14. Repeated Measures ANOVA [L/P - 2h].
15. Introduction to General Linear Models [L/P - 2h].
16. Defense of independent work [P - 2h].

Requirements for awarding credit points

Independent work has been developed and defended. Oral defense of a project at the end of the course. At least three different statistical

Description of the organization and tasks of students’ independent work

The organisation of independent work during the semester by independent literature studies using academic staff member consultation.

Criteria for Evaluating Learning Outcomes

The assessment of learning outcomes depends on the degree of the development of the independent work. To obtain the minimal assessment it is necessary to formulate and test the hypotheses using at least 3 statistical methods, based on the data of the doctoral thesis: two and more samples parametric or non-parametric statistical methods, ANOVA, repeated measures ANOVA or GLM.

Compulsory reading

1. Are Hugo Pripp. (2013) Statistics in food science and nutrition. New York : Springer, 66 pp.
2. François Chollet & J.J. Allaire (2018) Deep learning with R. Shelter Island, NY: Manning Publications Co., 335 pp.
3. James Gareth, at al. (2017) An introduction to statistical learning: with applications in R. New York : Springer, 426 pp.
4. Joseph F. Hair, Jr., William C. Black, Barry J. Babin, Rolph E. Anderson (2014) Multivariate data analysis. Harlow, Essex: Pearson, 734 pp.
5. Robert I. Kabacoff (2015) R in action: data analysis and graphics with R. Shelter Island, NY: Manning, 579 pp.

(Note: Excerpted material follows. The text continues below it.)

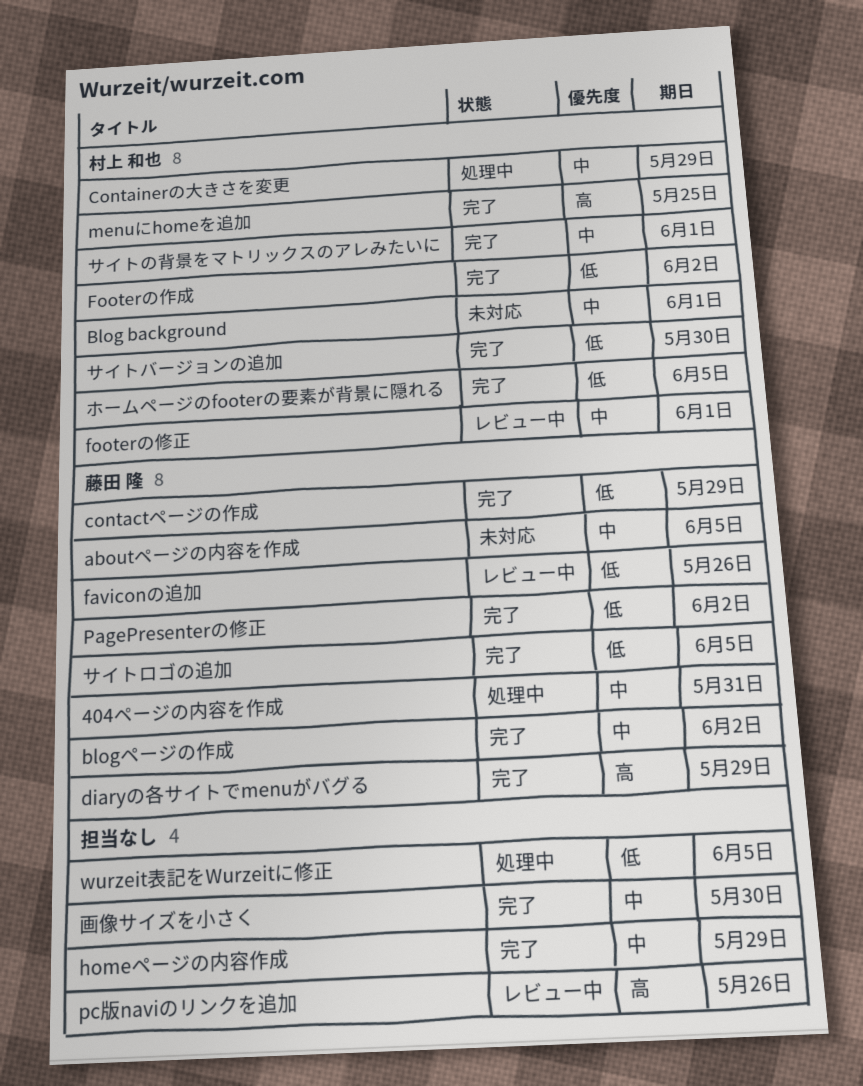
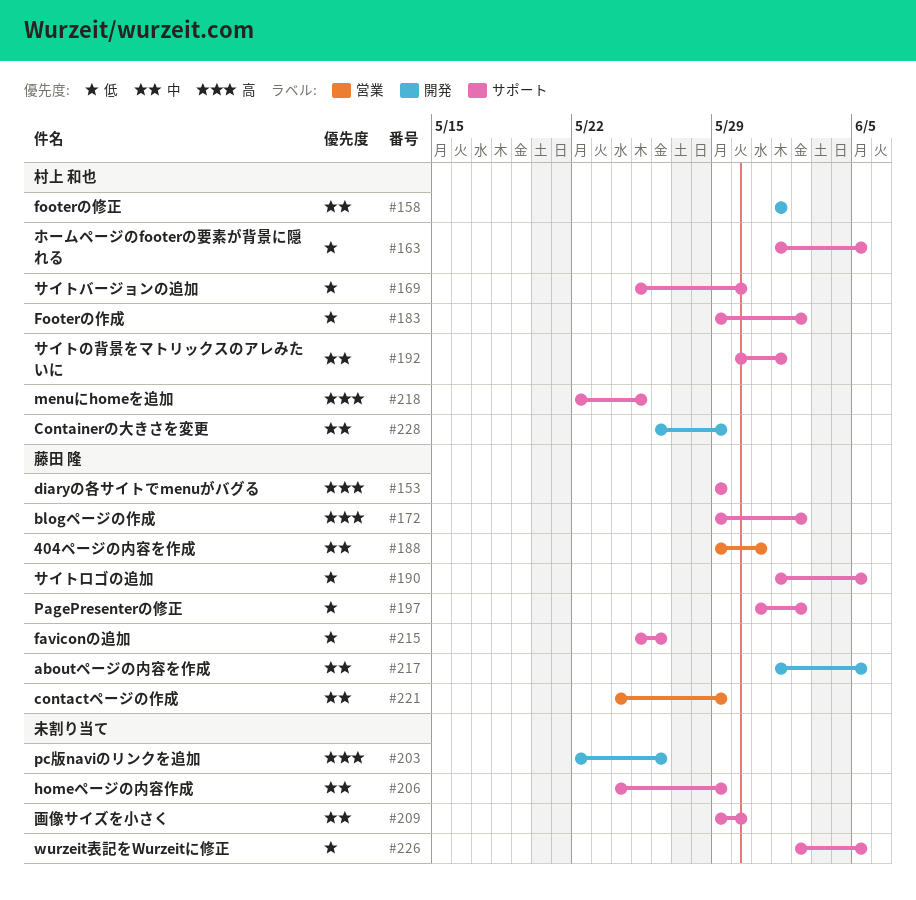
Blog background: present -> none
blogページの作成, priority: 中 -> 高
contactページの作成, priority: 低 -> 中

6. Siegmund Brandt. (2014) Data analysis: statistical and computational methods for scientists and engineer. Springer, 523 pp.

Further reading

1. John H. Schuenemeyer, Lawrence J. Drew. (2011). Statistics for Earth and Environmental Scientists. Hoboken, New Jersey: John Wiley & Sons, 407 pp.
2. Joseph F. Hair [et al.] (2010) Multivariate data analysis: a global perspective. Upper Saddle River [etc.]: Pearson, 800 pp.
3. Klaus Backhaus, Bernd Erichson, Wulff Plinke, Rolf Weiber (2000) Multivariate Analysemethoden: eine anwendungsorientierte Einführung. Berlin etc.: Springer, 661 pp.
4. Massimiliano Bonamente. (2013) Statistics and analysis of scientific data. New York: Springer, 301 pp.

5. Nathabandu T. Kottegoda, Renzo Rosso (2008) Applied statistics for civil and environmental engineers. Oxford; Malden, MA: Blackwell Publishing, 718 pp.

Periodicals and other sources

1. Statistical Analysis and Data Mining.Hoboken, Wiley-Blackwell. ISSN:1932-1864. E-ISSN:1932-1872

2. Electronic Journal of Applied Statistical Analysis. ESE - Salento University Publishing. ISSN:2070-5948

Notes

Elective course for all LLU doctoral programs.